* [Objective]:
Format the rows, from the first one through the line that contains "Slide 6: 6 -> 5", as a numbered list with any blank lines dropped.

[Data excerpts]
────────────────────
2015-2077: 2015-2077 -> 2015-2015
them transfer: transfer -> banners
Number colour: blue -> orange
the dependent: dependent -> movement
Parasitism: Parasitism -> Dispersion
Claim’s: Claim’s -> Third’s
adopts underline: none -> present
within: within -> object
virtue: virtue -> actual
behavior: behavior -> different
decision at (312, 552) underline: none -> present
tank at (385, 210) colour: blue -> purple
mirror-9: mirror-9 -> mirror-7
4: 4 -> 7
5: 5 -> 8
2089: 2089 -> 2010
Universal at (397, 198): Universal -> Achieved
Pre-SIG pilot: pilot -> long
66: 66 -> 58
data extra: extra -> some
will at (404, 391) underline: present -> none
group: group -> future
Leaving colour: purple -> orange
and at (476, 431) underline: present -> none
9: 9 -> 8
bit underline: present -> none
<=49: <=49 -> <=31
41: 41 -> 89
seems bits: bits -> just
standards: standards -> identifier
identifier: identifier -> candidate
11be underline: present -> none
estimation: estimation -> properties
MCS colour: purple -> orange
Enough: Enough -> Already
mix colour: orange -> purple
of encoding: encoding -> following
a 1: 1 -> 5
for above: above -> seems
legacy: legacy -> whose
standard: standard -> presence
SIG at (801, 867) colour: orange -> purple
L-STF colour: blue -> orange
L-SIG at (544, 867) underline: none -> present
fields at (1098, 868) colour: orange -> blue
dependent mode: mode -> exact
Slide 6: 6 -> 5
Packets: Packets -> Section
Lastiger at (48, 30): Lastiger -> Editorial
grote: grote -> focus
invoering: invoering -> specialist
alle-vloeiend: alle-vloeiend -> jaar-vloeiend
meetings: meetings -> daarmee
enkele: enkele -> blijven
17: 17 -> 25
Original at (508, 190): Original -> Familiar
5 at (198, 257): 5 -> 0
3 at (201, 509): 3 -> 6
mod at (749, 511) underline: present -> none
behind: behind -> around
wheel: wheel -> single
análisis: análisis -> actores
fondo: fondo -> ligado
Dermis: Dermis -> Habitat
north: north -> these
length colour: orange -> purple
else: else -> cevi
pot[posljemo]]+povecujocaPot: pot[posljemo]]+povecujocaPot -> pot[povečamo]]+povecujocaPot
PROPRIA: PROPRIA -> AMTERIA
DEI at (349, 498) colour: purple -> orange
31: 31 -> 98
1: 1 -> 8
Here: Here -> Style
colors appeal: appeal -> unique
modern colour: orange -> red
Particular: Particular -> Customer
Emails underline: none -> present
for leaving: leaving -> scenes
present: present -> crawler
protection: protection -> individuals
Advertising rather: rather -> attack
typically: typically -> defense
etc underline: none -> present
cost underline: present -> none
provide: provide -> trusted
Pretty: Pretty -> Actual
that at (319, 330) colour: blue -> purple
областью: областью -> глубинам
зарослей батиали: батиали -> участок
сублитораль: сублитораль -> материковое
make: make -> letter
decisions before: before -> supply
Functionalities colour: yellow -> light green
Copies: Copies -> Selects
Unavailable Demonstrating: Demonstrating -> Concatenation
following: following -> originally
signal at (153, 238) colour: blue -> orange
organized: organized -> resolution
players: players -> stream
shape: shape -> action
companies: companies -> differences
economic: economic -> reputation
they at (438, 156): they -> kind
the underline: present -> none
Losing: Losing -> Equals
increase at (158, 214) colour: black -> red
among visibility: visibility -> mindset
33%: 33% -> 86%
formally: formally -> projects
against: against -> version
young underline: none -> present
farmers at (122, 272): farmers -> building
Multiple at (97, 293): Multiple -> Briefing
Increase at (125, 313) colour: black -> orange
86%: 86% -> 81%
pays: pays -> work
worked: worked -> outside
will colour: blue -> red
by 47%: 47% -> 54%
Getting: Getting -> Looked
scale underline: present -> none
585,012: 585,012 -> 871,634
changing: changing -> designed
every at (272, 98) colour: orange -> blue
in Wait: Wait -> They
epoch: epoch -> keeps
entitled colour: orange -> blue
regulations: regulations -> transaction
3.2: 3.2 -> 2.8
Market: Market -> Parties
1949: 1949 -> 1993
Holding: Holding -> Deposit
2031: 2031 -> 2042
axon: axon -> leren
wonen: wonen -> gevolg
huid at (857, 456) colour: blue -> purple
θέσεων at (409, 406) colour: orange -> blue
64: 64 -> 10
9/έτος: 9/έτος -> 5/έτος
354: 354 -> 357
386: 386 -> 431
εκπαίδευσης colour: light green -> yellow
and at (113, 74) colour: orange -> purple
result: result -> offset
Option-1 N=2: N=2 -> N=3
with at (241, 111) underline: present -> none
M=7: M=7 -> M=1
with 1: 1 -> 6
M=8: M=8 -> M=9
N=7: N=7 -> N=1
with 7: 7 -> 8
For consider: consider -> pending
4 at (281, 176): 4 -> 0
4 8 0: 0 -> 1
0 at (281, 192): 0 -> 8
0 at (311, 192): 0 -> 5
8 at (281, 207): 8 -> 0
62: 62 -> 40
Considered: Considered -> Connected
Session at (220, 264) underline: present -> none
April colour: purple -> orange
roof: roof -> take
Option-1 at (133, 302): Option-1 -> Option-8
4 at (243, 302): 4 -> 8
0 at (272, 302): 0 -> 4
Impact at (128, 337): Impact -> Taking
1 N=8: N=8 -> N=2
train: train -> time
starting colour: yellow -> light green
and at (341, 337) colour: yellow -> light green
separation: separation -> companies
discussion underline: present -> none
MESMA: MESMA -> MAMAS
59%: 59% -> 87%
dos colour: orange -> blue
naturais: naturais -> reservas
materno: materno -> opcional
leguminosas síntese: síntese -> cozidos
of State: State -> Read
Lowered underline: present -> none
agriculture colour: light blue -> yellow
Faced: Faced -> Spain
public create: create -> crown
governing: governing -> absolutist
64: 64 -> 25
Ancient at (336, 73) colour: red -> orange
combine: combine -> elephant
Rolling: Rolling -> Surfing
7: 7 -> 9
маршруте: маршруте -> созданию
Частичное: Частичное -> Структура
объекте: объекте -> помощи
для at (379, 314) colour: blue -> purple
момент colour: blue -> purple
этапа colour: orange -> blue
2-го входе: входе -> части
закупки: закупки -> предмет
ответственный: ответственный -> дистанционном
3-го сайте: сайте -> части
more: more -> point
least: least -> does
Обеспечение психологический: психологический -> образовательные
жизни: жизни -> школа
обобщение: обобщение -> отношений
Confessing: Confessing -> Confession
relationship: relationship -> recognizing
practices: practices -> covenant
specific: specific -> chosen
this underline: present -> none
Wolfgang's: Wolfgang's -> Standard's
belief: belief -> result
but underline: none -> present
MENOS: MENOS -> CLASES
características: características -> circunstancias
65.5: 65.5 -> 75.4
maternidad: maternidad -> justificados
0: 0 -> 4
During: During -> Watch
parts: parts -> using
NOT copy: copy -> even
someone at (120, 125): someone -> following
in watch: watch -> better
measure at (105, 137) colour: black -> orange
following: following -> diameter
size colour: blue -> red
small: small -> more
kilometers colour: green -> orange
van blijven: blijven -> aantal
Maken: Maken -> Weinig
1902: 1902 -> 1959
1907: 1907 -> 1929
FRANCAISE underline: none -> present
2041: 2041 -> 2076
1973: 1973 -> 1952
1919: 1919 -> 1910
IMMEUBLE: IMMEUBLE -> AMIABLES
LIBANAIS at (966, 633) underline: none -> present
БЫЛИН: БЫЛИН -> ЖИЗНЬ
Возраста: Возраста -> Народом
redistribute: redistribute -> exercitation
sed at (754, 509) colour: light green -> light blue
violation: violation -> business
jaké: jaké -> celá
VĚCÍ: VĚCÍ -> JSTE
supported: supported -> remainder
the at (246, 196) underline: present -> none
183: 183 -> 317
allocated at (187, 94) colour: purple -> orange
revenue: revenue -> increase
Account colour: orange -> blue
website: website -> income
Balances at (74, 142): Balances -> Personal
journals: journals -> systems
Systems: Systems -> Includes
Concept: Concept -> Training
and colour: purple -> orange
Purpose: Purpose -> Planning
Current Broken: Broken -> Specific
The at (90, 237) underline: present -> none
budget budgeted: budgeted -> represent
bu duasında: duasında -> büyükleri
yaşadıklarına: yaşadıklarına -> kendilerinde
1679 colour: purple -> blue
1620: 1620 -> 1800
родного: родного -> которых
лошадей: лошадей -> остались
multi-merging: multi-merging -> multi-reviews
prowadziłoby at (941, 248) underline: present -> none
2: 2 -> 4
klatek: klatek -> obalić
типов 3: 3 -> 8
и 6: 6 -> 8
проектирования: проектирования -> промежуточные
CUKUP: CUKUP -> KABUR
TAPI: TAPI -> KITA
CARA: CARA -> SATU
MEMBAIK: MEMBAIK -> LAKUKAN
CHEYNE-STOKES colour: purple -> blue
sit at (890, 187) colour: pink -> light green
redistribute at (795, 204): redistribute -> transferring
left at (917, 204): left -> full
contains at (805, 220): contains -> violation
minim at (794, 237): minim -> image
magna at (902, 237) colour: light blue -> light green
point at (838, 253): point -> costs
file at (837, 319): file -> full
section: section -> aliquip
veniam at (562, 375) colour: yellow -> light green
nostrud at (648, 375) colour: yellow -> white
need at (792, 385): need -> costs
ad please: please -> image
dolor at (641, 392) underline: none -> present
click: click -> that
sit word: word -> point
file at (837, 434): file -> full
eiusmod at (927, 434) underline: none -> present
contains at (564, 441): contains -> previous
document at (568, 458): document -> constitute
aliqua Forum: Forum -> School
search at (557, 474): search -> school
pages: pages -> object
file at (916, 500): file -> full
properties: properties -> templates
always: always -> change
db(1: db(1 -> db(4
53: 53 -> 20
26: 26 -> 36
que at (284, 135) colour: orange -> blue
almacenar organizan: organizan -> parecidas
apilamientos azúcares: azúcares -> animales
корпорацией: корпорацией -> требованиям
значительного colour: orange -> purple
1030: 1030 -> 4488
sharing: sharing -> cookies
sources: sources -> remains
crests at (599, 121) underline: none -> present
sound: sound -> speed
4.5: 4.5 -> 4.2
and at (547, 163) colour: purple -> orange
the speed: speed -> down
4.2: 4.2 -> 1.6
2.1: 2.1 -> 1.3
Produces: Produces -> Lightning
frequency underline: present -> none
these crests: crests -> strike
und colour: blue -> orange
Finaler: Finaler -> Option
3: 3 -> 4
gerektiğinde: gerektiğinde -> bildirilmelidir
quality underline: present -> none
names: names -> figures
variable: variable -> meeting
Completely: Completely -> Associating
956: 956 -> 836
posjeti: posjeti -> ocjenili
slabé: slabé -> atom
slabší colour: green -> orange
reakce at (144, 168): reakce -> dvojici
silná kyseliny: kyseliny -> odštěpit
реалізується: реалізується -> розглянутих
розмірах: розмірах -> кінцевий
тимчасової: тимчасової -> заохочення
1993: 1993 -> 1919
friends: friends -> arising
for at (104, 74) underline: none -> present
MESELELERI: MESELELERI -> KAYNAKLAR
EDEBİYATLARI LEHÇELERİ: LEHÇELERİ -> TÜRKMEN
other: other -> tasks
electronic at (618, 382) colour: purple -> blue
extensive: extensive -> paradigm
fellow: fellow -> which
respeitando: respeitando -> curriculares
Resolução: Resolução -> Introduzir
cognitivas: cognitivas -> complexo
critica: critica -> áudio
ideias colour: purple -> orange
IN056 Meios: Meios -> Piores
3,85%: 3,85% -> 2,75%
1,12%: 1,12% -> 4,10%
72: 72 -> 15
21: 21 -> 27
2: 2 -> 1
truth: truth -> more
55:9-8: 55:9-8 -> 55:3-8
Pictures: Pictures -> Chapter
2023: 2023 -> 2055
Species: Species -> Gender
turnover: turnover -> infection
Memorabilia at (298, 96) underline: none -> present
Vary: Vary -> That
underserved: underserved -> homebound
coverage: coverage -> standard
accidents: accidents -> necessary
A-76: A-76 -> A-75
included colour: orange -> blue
────────────────────
* [Exercise result]:
1. 2015-2077: 2015-2077 -> 2015-2015
2. them transfer: transfer -> banners
3. Number colour: blue -> orange
4. the dependent: dependent -> movement
5. Parasitism: Parasitism -> Dispersion
6. Claim’s: Claim’s -> Third’s
7. adopts underline: none -> present
8. within: within -> object
9. virtue: virtue -> actual
10. behavior: behavior -> different
11. decision at (312, 552) underline: none -> present
12. tank at (385, 210) colour: blue -> purple
13. mirror-9: mirror-9 -> mirror-7
14. 4: 4 -> 7
15. 5: 5 -> 8
16. 2089: 2089 -> 2010
17. Universal at (397, 198): Universal -> Achieved
18. Pre-SIG pilot: pilot -> long
19. 66: 66 -> 58
20. data extra: extra -> some
21. will at (404, 391) underline: present -> none
22. group: group -> future
23. Leaving colour: purple -> orange
24. and at (476, 431) underline: present -> none
25. 9: 9 -> 8
26. bit underline: present -> none
27. <=49: <=49 -> <=31
28. 41: 41 -> 89
29. seems bits: bits -> just
30. standards: standards -> identifier
31. identifier: identifier -> candidate
32. 11be underline: present -> none
33. estimation: estimation -> properties
34. MCS colour: purple -> orange
35. Enough: Enough -> Already
36. mix colour: orange -> purple
37. of encoding: encoding -> following
38. a 1: 1 -> 5
39. for above: above -> seems
40. legacy: legacy -> whose
41. standard: standard -> presence
42. SIG at (801, 867) colour: orange -> purple
43. L-STF colour: blue -> orange
44. L-SIG at (544, 867) underline: none -> present
45. fields at (1098, 868) colour: orange -> blue
46. dependent mode: mode -> exact
47. Slide 6: 6 -> 5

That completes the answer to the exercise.